Gingivitis occurs in three out of four Americans during their lifetime. Gingivitis is a form of gum disease that occurs when plaque builds up on teeth and causes inflammation of the gum tissue. Plaque bacteria leads to issues beyond gingivitis, such as weakened tooth enamel. Even with regular brushing, it’s important to make sure you’re taking care of your gum line, because a healthy mouth starts there. If left untreated, gingivitis can develop into a more severe form of gum disease, known as periodontitis, which is a major cause of tooth loss in adults. With proper dental care, gingivitis is easily reversible.

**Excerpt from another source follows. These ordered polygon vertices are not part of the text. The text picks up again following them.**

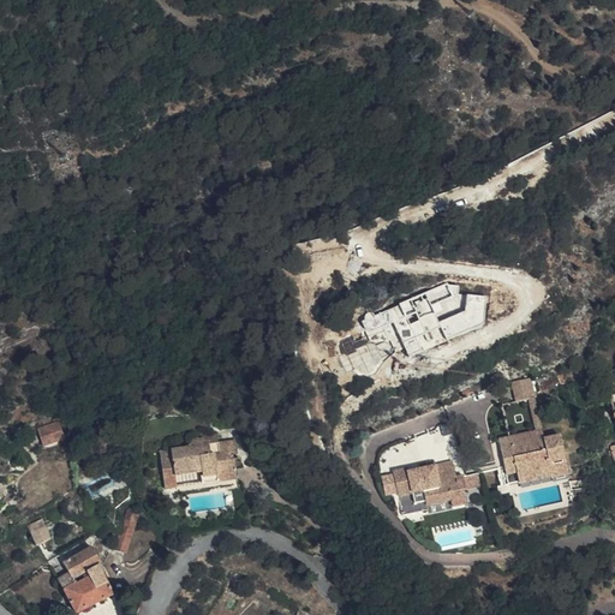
[(399,334),(408,357),(485,324),(488,294),(464,293),(460,284),(449,282),(376,312),(365,312),(365,326),(369,336),(376,338),(386,333),(399,334)]
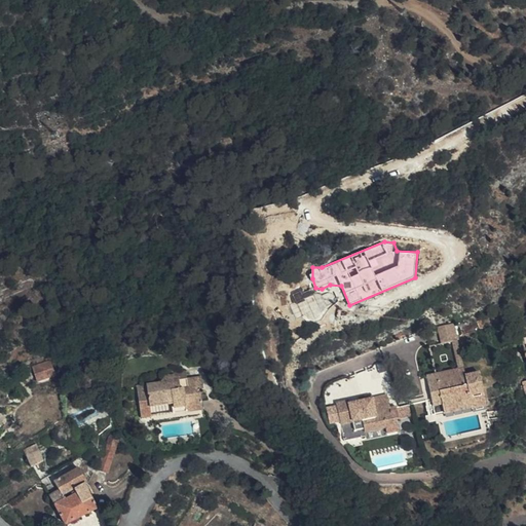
[(459,340),(455,324),(442,327),(446,343),(459,340)]
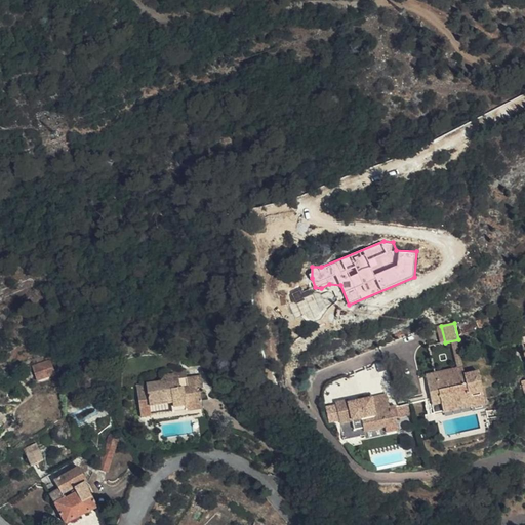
[(203,373),(188,375),(178,376),(173,371),(165,373),(160,378),(136,381),(140,414),(151,413),(151,417),(203,410),(201,397),(208,396),(207,389),(201,390),(200,386),(204,385),(203,373)]
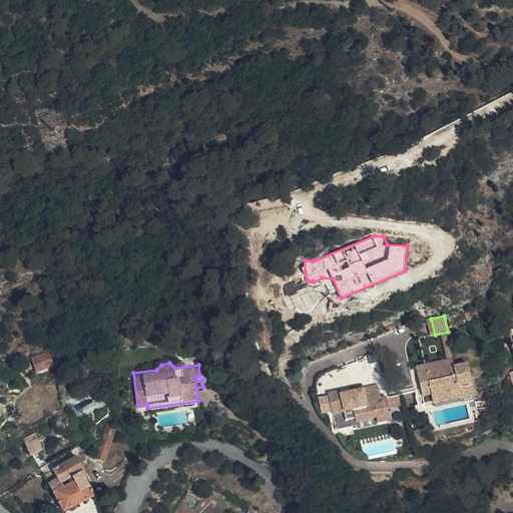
[(478,399),(472,365),(457,367),(457,368),(438,372),(438,370),(432,371),(431,364),(420,366),(426,400),(437,398),(438,403),(438,405),(463,400),(463,402),(478,399)]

Poor oral hygiene is only one of several easily avoidable causes of gingivitis. Here is a list of the rest to watch out for and avoid:
- Smoking and tobacco use.
- Not fully removing plaque. This can be avoided with regular flossing.
- Constant stress can weaken your immune system and negatively impact your ability to fight infection, including gum disease.

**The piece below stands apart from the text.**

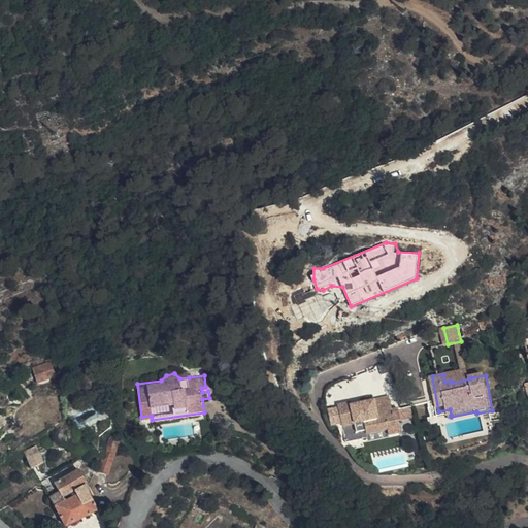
[(380,405),(378,398),(378,395),(370,397),(370,400),(371,406),(380,405)]
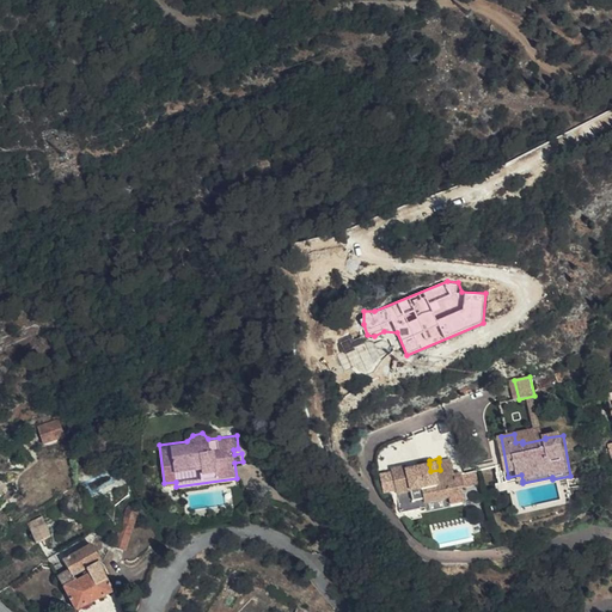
[(441,473),(458,471),(457,459),(439,461),(440,470),(441,473)]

- Hormonal changes including puberty, pregnancy, menopause, and monthly menstruation cause increased sensitivity and inflammation in your gums.
- Poor nutrition.
- Medications for many conditions can affect oral health.
- Chronic diseases, such as diabetes, cancer, and HIV, impair the body’s ability to fight infection.
Because gingivitis doesn’t often cause pain, many sufferers don’t know they have it. In fact, as many as 75% of all Americans will experience some degree of gingivitis during their lifetime. That’s why it’s important not only to know what to look for, but also to see your dentist regularly. Symptoms of gingivitis include:
- Red, puffy gums.
- Bleeding gums.
- Sore gums.
- Tooth pain or sensitivity.
- Chronic bad breath.
- Loose teeth.
If you think you might have gingivitis, don’t worry! With the help of your dentist, gingivitis is treatable and preventable. The best way to treat it is to catch it early. Check your gums frequently for changes in color or texture. Make an appointment with your dentist as soon as possible. Practice standard dental routines to help prevent and treat gingivitis: Brush your teeth and gums at least two times a day, floss at least once a day, and replace your toothbrush every three months.